Que signifie t elle ?

On ne se découvre pas et on adaptera la vérité par la suite quand on connaîtra le dossier.

C’est ce qu’ils ont fait les uns et les autres en mentant puis en changeant de discours et en parlant de leurs « versions »

La vérité n’est pas une version.

C’est la vérité.

Ils ont tous menti et varié mais le meilleur exemple dans notre affaire aura été DOGAN.

Les preuves contre DOGAN

Ce sont des preuves en creux, comme l’empreinte d’une mâchoire qui permet, en creux, de reconstituer les dents avec précision.

On a compris que DOGAN ment de façon utilitaire pour venir dire ensuite quand le mensonge s’est retourné contre lui qu’il ne compte pas pour ce qu’il m’a servi

Sur les faits de 2022 il explique j’ai saisi l’opportunité.

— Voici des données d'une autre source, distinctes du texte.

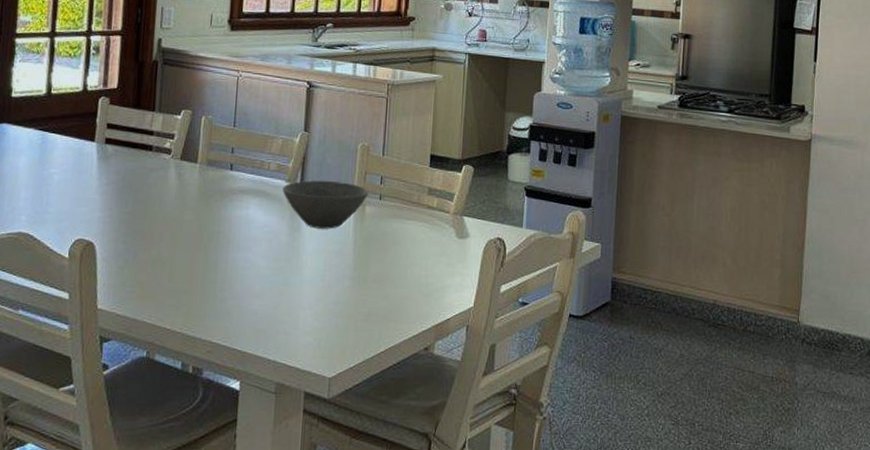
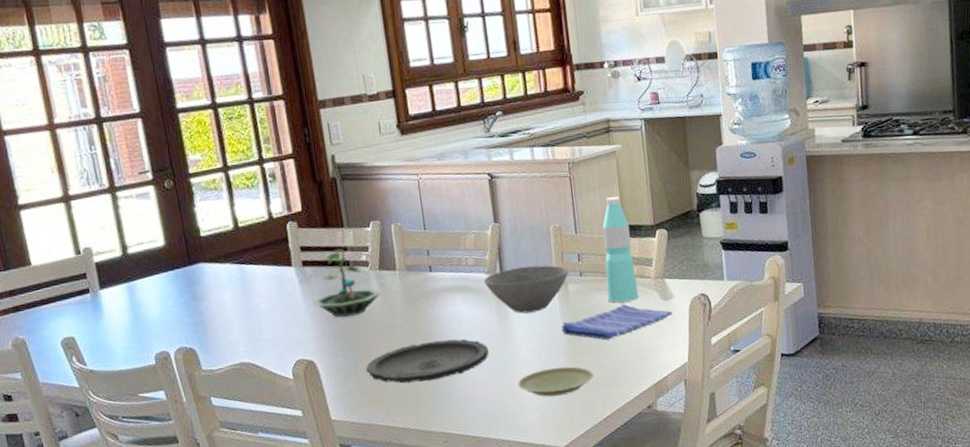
terrarium: none [106,132,177,202] -> present [312,249,381,318]
plate: none [144,242,273,284] -> present [366,339,489,384]
plate: none [296,290,375,321] -> present [518,366,594,397]
dish towel: none [351,236,465,270] -> present [561,304,672,340]
water bottle: none [402,125,437,234] -> present [602,196,639,303]

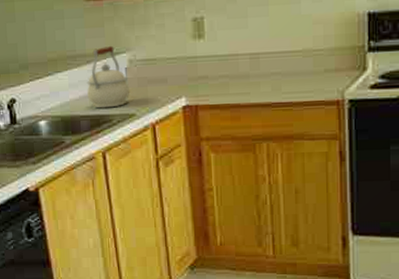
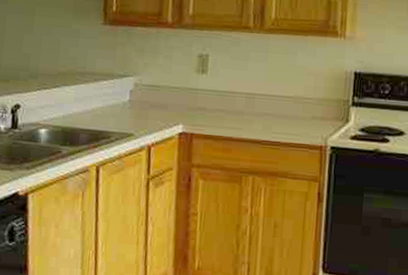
kettle: present [87,45,130,109] -> none [90,67,132,126]

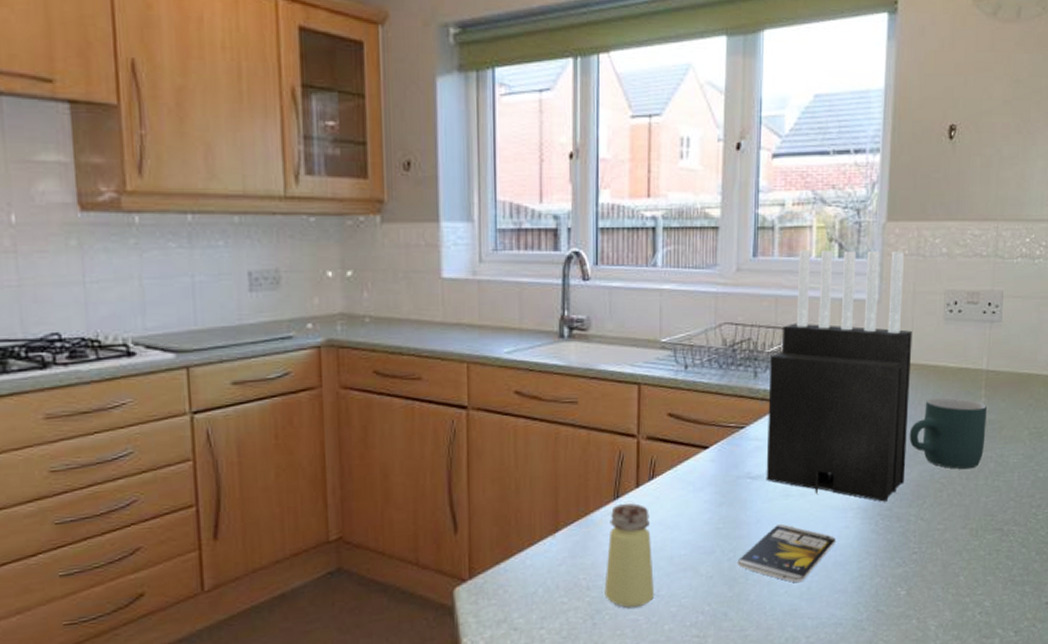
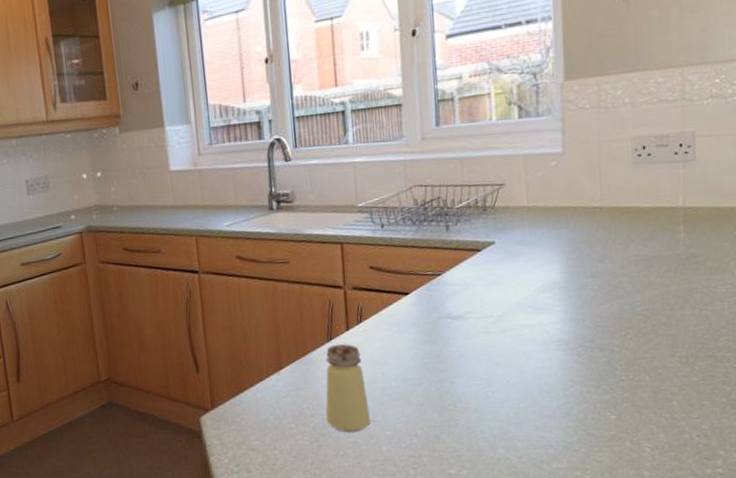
smartphone: present [737,524,836,583] -> none [444,357,539,410]
knife block: present [766,250,913,502] -> none [460,106,605,335]
mug: present [909,397,987,470] -> none [606,235,688,302]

En Mars 2019, il va très vite réagir et s’organiser :

1.    3h00 et quelques minutes, Zeroual est arrêté
2.    3h17, il téléphone à Léa
3.    Il se concerte avec Andolini pour aller ensemble chez Yacine
4.    3h59 il appelle M. qui est toujours là quand on a besoin d’un coup de main (rappelons-nous qu’ils ont été condamnés ensemble sur des violences en 2015)
5.    Il discute jusqu’à 6h30 avec Andolini à St ANNE 
6.    Andolini essaye durant toute cette période d’appeler son oncle policier.
7.    Ils ne voient pas de voiture de police arriver à St ANNE ce qui veut dire que ZEROUAL n’a pas parlé.
8.    On sait que DOGAN et ANDOLINI vont l’un et l’autre s’organiser pour ne pas dormir chez eux le soir
9.    Dogan arrive à 16h chez M., sait parfaitement que Bastien est entre la vie et la mort et dit qu’il ne comprend pas pourquoi car il a vu les coups. Ce qui prouve bien qu’il a assisté à une partie violente de la scène.
10.    Je pense qu’il organise avec M. son alibi et la disparition de ses chaussures et vêtements.
11.    Surtout, il faut un alibi et Léa a déjà été prévenue à 3h17 qu’il faudra dire qu’elle était avec lui, qu’il n’a rien fait et que ce sont les deux autres qui se sont acharnés. Elle est parfaite pour le rôle puisqu’elle était sur place et que tout le monde sait qu’ils sont amants.
12.    Ils ont 36 contacts entre 3 h17 et le lendemain.
13.    A 21h M. téléphone à deux reprises à LEA qui parle ?? lui ou Dogan ?
En tous les cas c’est bien lui qui l’amène au commissariat et il est à côté de l’entrée de la souricière quand DOGAN arrive avec la police.

Concordance des dépositions fausses
Dès le premier interrogatoire il dit qu’il ne veut pas d’avocat et explique qu’il n’a pas vu les Cassandre car il était avec une fille.
Première comparution devant le juge on est à un cheveu dans les mêmes déclarations entre lui et elle.

•    Comment peut-il savoir qu’elle va confirmer ce mensonge ??
•    Comment peuvent-ils dire le même mensonge sans s’être mis d’accord ?
•    Pourquoi concerter un mensonge si on n’a rien à cacher

 

Le positionnement

Quoi qu’il arrive, la zone des violences ne concordent pas avec l’endroit où ils se positionnent

Cela impose qu’ils se sont rapprochés pour participer
Ils mentent donc en expliquant qu’ils ont fui le combat.